Couple of comments.
Thanks for doing the test. I know this already because I hit that, too. Its caused by TIKA's dependencies. The NetCDF (http://www.unidata.ucar.edu/software/netcdf/) parser is only compiled with Java 1.6, although TIKA is also only Java 1.5, so this is a TIKA bug.
In Tika, I wouldn't classify this as a bug, since our parser jar dependencies can be excluded in various ways. It's simply a requirement for folks that are interested in all of the features that the NetCDF library provides, but if you don't care about parsing those types of files, you can simply omit that parser and exclude the jar file dependency.
's obscure, indeed, especially for people outside the climate community.
Obscure? Sorry, not meaning to argue here, but that's pretty patently untrue. All data formats are at some level obscure, depending on the community that you work in. The "climate" one that you are talking about includes a broad range of folks, dealing with remote sensing, climate modeling, decision making, etc., at some of the highest levels of government, funding, and other areas, both in the U.S. and internationally. NetCDF, and HDF, OPeNDAP, and other formats are pretty broadly accepted standards. The use of data from NetCDF for example, resulted in over 2000+ publications generated as part of the last Intergovernmental Panel on Climate Change (IPCC) and its 4th assessment report So, not sure it's obscure.
he UCAR netcdf library is on the other hand not able to handle streaming file input, so TIKA loads the whole file into memory
Yep, it's part of the issue of the underlying data file format more so than the actually library itself. It's because it doesn't support random access and yes the current code I had to bake into Tika unfortunately must work around it by loading the whole file into memory. Jukka and I have discussed some better support for this including temporary file support in Tika and we're working on improving it, but not there yet.
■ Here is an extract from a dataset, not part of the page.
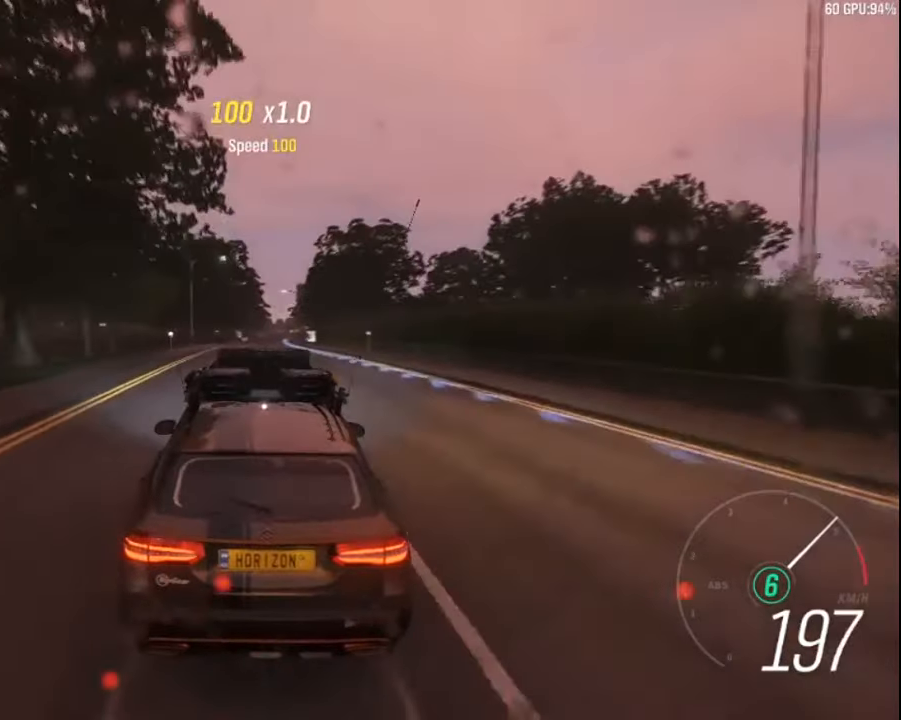
{"keys": ["up"], "events": [[83, "right", "down"], [183, "right", "up"]]}
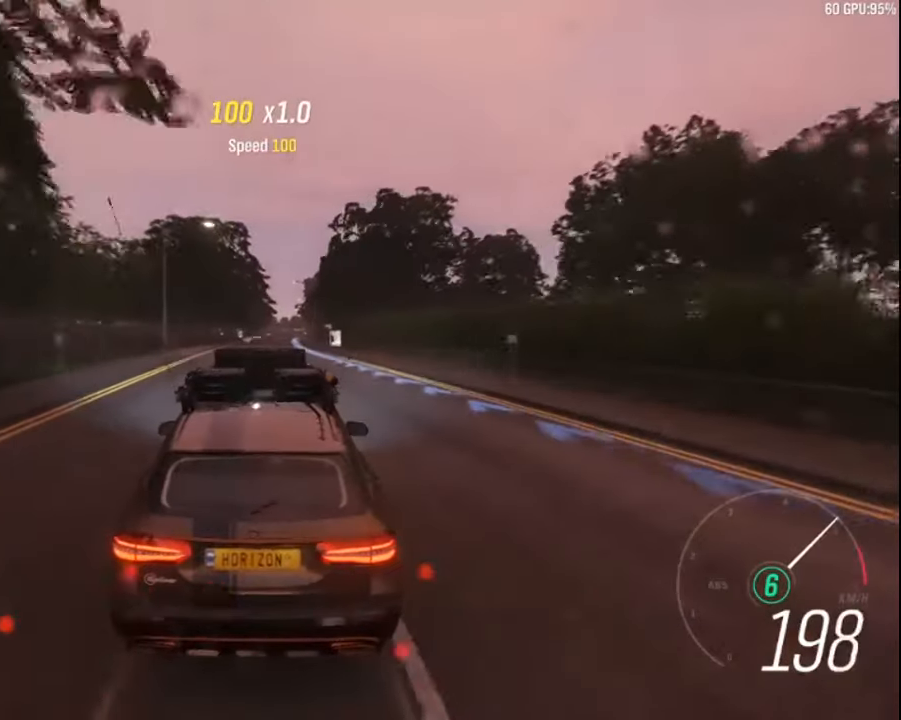
{"keys": ["up"], "events": [[117, "right", "down"], [233, "right", "up"]]}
don't really see the use-case for support in Solr
It's up to you guys. If you want to tell users of Solr, "hey you can drop a scientific data file format onto Solr and magically its metadata will be indexed", then it might be important. We do this in OODT quite often, and it's one of the core use cases (and we even use Lucene and Solr for the metadata catalogs ).
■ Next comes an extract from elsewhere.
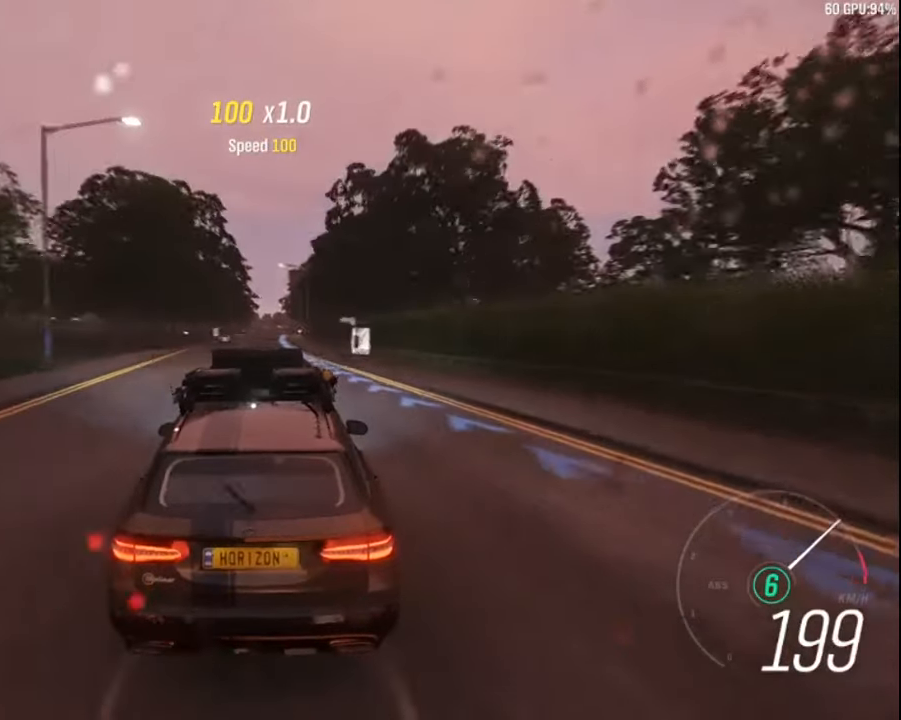
{"keys": ["up"], "events": []}
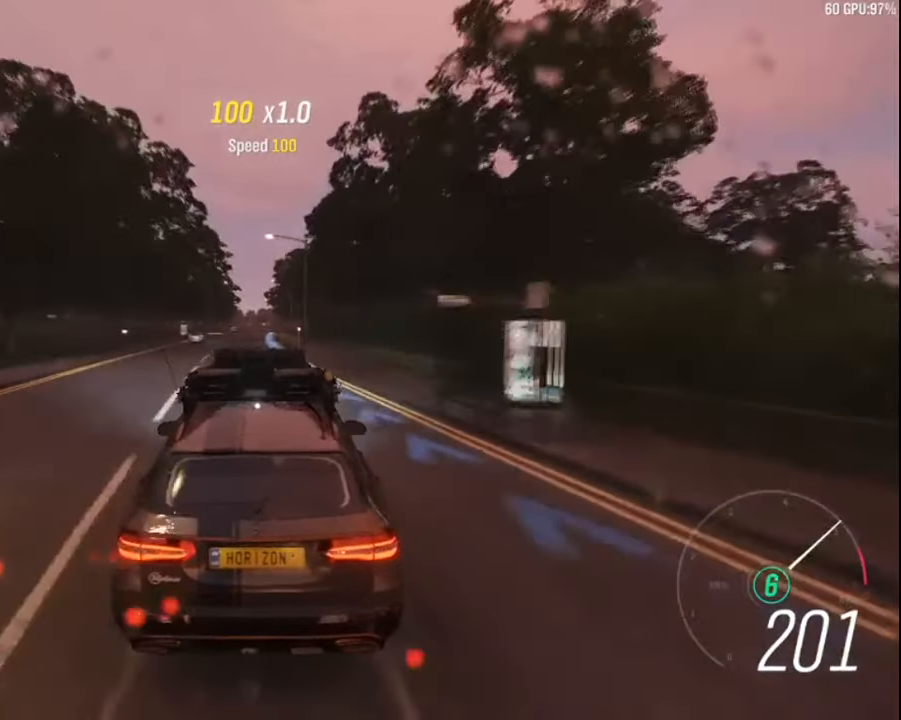
{"keys": ["up"], "events": []}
Loading a 500 Megabyte file into memory just to get the header
A lot of times that header contains the key parameters (spatial and temporal bounds) that are required to make a decision as to what to do with the file, as well as other met fields including the remote sensing variables, or climate variables being measured, valid units, links to publications, etc. So it's more than useless information.
Right, but how many people have these gigabyte climate data files
Depends on who is using it. Like I said, this is pretty much all of the files that I deal with , but to each their own. Disabling it in Solr isn't really going to affect me (or others much) since OODT pretty much does this anyways, but meh.